BOGORINSIDER.com --Muhammad Saleh Mukadam, dikenal sebagai MSM dan berusia 48 tahun, telah resmi ditetapkan sebagai tersangka setelah menembak korban bernama Salam (35) saat acara pernikahan tradisional di Lampung.
Kejadian tragis ini terjadi ketika Saleh melepaskan tembakan dari jarak sekitar 15-20 meter, yang menyebabkan Salam terjatuh dan mengalami luka tembak fatal di bagian kepalanya hingga akhirnya meninggal dunia.
Dalam pembelaannya, Saleh Mukadam melalui kuasa hukumnya, Dedi Wijaya, menyatakan bahwa perbuatan yang dilakukan oleh Saleh adalah murni kecelakaan dan tidak disengaja.
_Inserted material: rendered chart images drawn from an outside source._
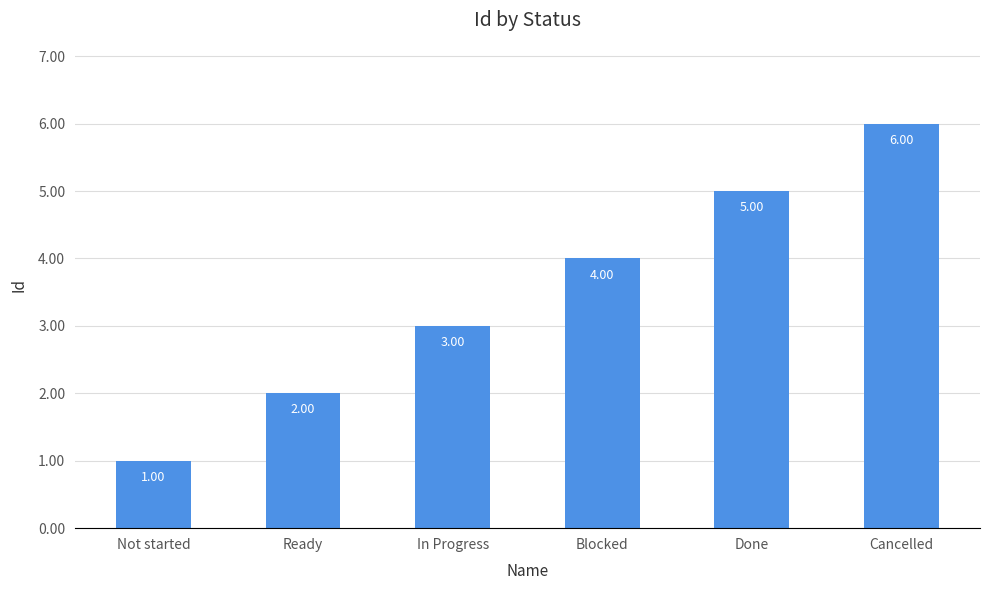

How many categories are shown in the chart?

6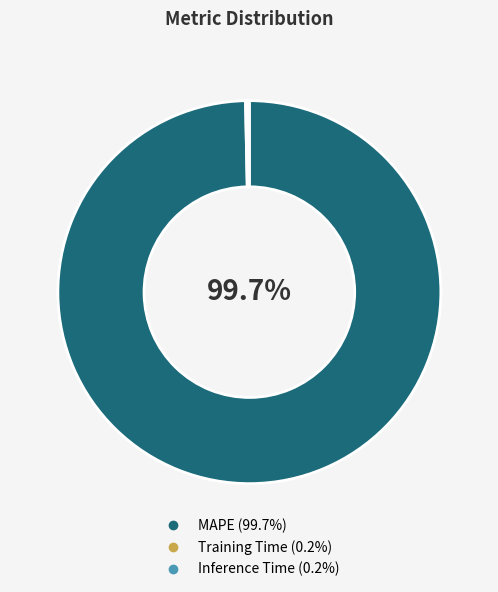

Which slice is the largest?

MAPE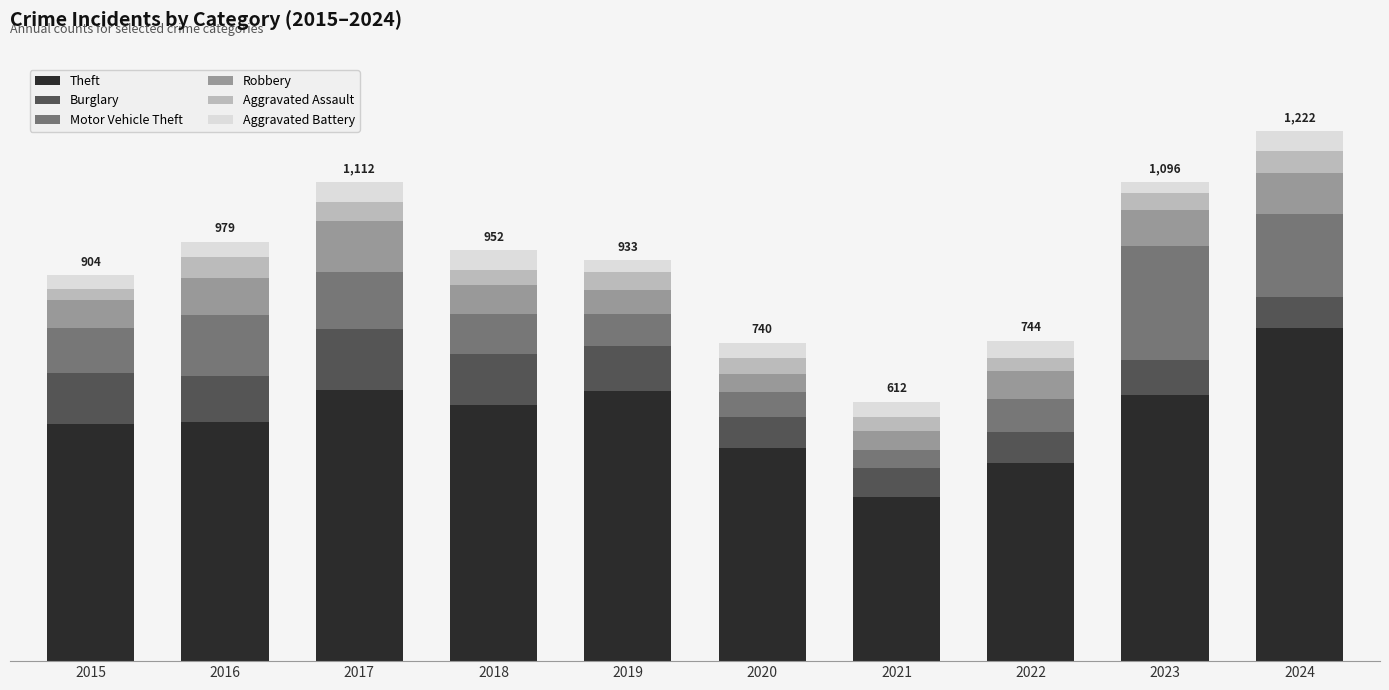

The Theft series shows 792 at 2022. True or false?

False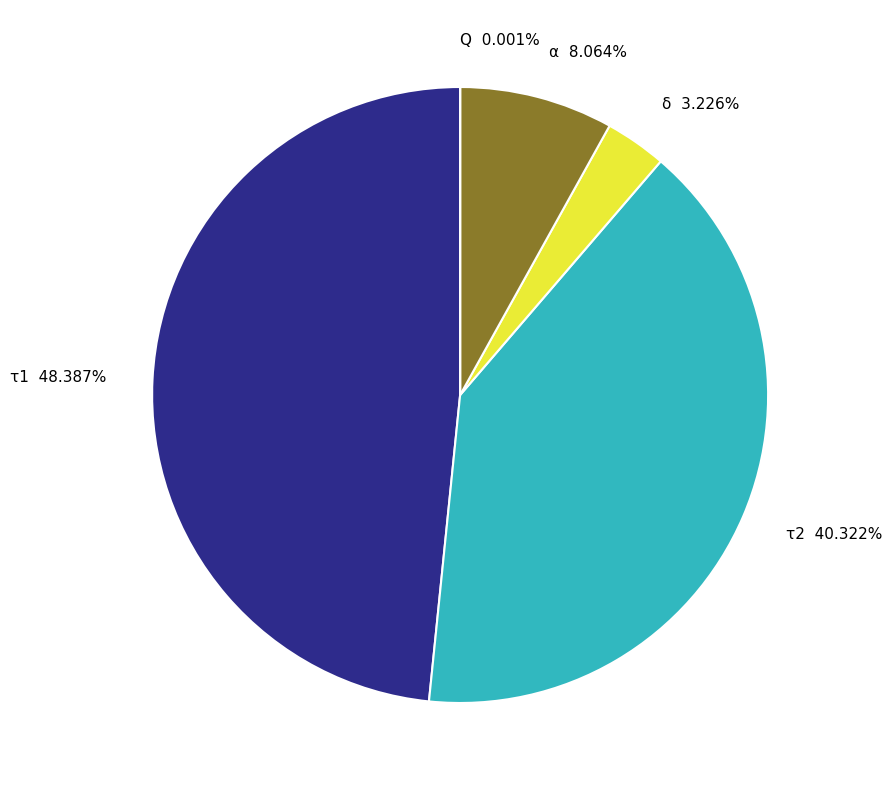

Is τ1 the majority of the pie?

No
Baca Juga: Warga hadir di acara pernikahan tewas ditembak, polisi akui peluru nyasar dari anggota DPRD Lampung
Saleh juga telah memberikan permintaan maaf secara langsung kepada keluarga korban. "Tidak ada niat jahat dalam peristiwa ini, semuanya merupakan kecelakaan yang diakui oleh tersangka," ungkap Dedi Wijaya kepada para wartawan.
Selain itu, Dedi Wijaya juga menegaskan bahwa kliennya telah secara pribadi meminta maaf kepada keluarga korban, bahkan diketahui bahwa korban merupakan paman kandung dari Saleh.
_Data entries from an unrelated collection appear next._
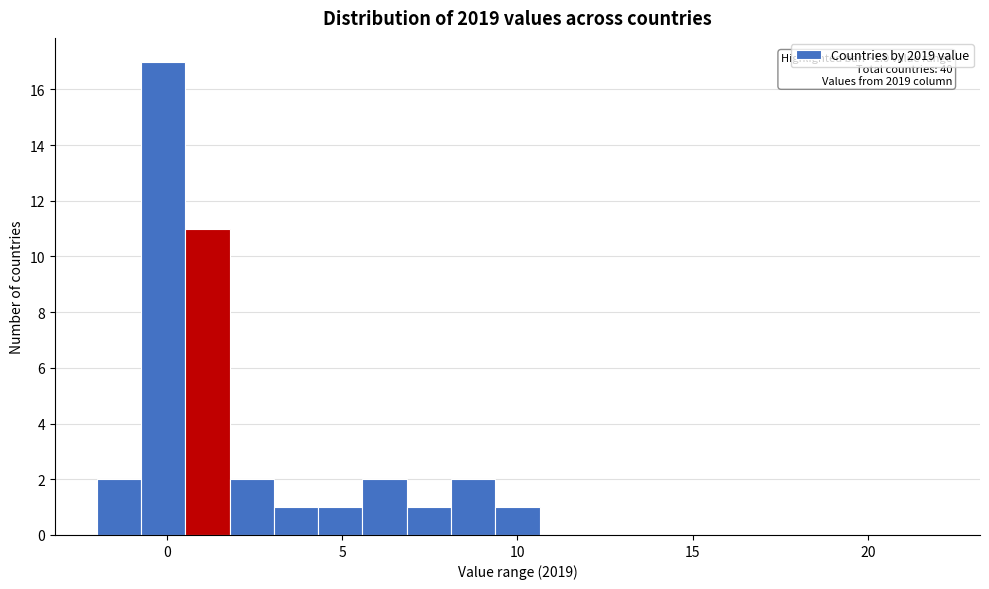

Around what value on the x-axis is the tallest bar? Give the approximate position of its centre, as read against the axis.

0.0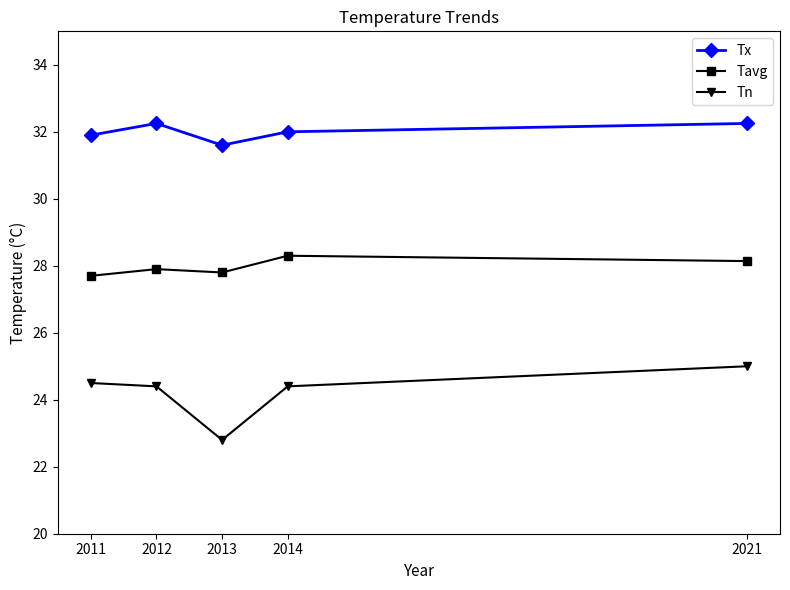

Which series has the widest spread of values?

Tn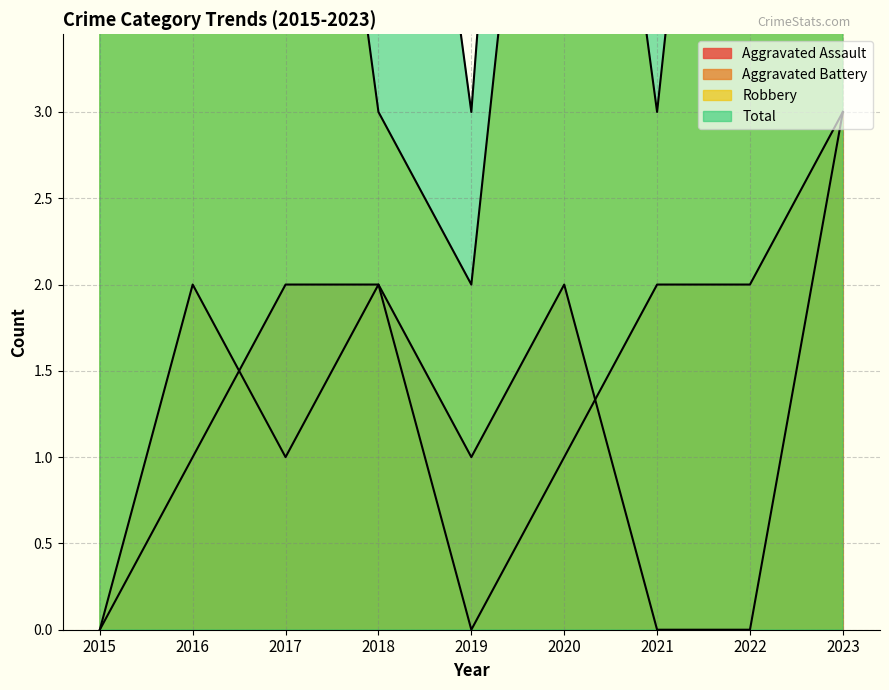

Is it true that Aggravated Assault equals 2 at 2017?

True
"Tersangka telah secara langsung meminta maaf kepada keluarga korban, dan hubungan keluarga yang terjalin antara keduanya menambah tragisnya peristiwa ini," jelasnya.
Kasus ini telah menimbulkan duka mendalam di masyarakat Lampung dan menjadi sorotan publik yang sangat sensitif.
Proses hukum selanjutnya diharapkan dapat memberikan keadilan bagi semua pihak yang terlibat dan menegakkan supremasi hukum secara adil.
Semoga kejadian serupa tidak terulang di masa depan, dan semua pihak dapat mengambil pelajaran penting tentang kehati-hatian dalam segala tindakan.
Dedi Wijaya menyebut kliennya siap berupaya untuk bertanggung jawab kepada pihak keluarga dalam hal ini anak dan istri korban yang ditinggalkan.
"Tersangka sendiri akan berupaya untuk terkait ganti rugi dan pertanggung jawaban terhadap istri dan anak itu sendiri," tambahnya.
Atas peristiwa ini, Saleh dijerat Pasal 359 ayat 1 KUHP tentang kelalaian yang menyebabkan kematian dan Undang-Undang Darurat Nomor 12 Tahun 1951. Ancaman hukumannya maksimal 20 tahun penjara.